Wet van de grote aantallen |
Top Vorige Volgende |
De wet van de grote aantallen is dat op de lange duur het waargenomen percentage successen gaat naar het verwachte percentage successen. Er zijn drie verschillende situaties gecreëerd in deze app. Het drie deuren probleem, lootjes trekken en het tossen van een oneerlijke munt. Alle 3 de situaties laten zien, dat als je maar vaak genoeg simuleert, het waargenomen percentage gaat naar een vast percentage ( De zweetkans) Het drie deuren probleem Het drie deuren probleem is een zeer bekend kans probleem, dat vaak heftige reacties oproept. Moet je bij je keuze blijven of juist veranderen? Met deze app kunnen de leerlingen het zelf uitproberen. De app houdt de resultaten bij van de keuzes die gemaakt zijn. De grafiek van een aantal pogingen staat hieronder. Al na enkele tientallen pogingen is het grote verschil op succes bij de keuzes meestal zichtbaar. Als de gegevens van de hele klas getoond worden, zijn de resultaten overduidelijk.

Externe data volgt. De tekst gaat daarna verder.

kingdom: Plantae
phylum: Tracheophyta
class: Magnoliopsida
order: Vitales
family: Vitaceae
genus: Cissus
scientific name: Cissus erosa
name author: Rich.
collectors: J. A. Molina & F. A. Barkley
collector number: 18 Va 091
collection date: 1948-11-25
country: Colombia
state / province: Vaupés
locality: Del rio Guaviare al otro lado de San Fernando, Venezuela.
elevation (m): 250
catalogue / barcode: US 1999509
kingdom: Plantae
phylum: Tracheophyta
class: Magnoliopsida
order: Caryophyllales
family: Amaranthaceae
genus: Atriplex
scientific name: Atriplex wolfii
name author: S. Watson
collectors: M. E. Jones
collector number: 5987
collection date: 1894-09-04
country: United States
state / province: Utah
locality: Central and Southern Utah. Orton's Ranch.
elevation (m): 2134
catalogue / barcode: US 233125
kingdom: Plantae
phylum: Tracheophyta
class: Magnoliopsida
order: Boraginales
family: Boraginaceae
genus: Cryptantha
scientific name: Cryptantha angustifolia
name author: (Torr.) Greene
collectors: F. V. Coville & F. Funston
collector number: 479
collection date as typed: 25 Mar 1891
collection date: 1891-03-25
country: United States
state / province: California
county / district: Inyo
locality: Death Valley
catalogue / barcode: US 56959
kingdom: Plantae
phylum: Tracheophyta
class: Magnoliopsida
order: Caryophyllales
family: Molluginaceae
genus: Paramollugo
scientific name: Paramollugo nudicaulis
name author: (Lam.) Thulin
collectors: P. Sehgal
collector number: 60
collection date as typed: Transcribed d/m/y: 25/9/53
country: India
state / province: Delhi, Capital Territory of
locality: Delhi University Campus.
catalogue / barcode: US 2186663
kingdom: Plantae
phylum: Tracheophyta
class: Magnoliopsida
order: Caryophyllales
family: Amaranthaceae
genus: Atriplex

Verbinden met Internet met het drie deuren probleem. Doordat de resultaten van al de leerlingen worden samen gevoegd, is er al snel een dataset die voldoende informatie geeft. Een dataset heeft een code, dit is een getal met 6 cijfers. De dataset met code 123446 is al beschikbaar om te gebruiken. Wil je echter een eigen dataset hebben, dan moet je die aanmaken met de blauwe knop Internet op de startpagina van de app. Je kunt dan zelf een nieuwe dataset aanmaken met een eigen code en wachtwoord. Bij de start van de app moeten dan jouw leerlingen jouw code opgeven. De gegevens van de dataset blijven behouden op het internet zolang er iemand is ingelogd.
Lootjes trekken In de tweede situatie gaat het over het lootjes trekken bij Sinterklaas en de kans dat iemand zichzelf trekt. Ook hier wordt eerst duidelijk gemaakt wat het probleem eigenlijk is. Wiskundig is het probleem al opgelost, maar vrijwel geen enkele leerling weet de oplossing. Door te simuleren kan de leerling het percentage te weten komen.
Gooien met (oneerlijke) munt De derde situatie gaat over het tossen met een (oneerlijke) munt. Bij deze simulatie bestaat elk experiment uit een aantal worpen met een munt met een gegeven kans op kop. De simulatie laat het aantal kop en het aantal munt in een experiment zien. Je kunt het resultaat van een simulatie op verschillende manieren zien. In de vorm van een staafdiagram en in de vorm een grafiek met het percentage kop. Trechter In de grafiek rechtsonder wordt de relatieve frequentie van het aantal kop ten opzichte van het aantal worpen getoond. De grafiek is zo samengesteld dat na iedere worp de relatieve frequentie wordt berekend en als puntenrij getekend wordt. Hierdoor wordt de relatieve stabiliteit van de relatieve frequentie aanschouwelijk gemaakt, een voorbeeld van de wet van de grote aantallen. Anderzijds laat de grafiek ook zien dat er regelmatig uitzonderingen zijn (25, 50 en 100 zijn geen grote getallen). De trechter geeft het gebied aan waarbinnen de relatieve frequenties meestal liggen. De resultaten van alle experimenten worden samengevat in een tabel rechtsonder op het scherm. Uiterst rechts staat een boxplot die de resultaten samenvat. Deze boxplot verschijnt pas na 5 experimenten.
Omvang Hier geef je op uit hoeveel worpen een experiment bestaat. Memory Laat de resultaten zien van de laatste 10 experimenten Raster In heel licht grijs worden de mogelijke punten rijen getekend.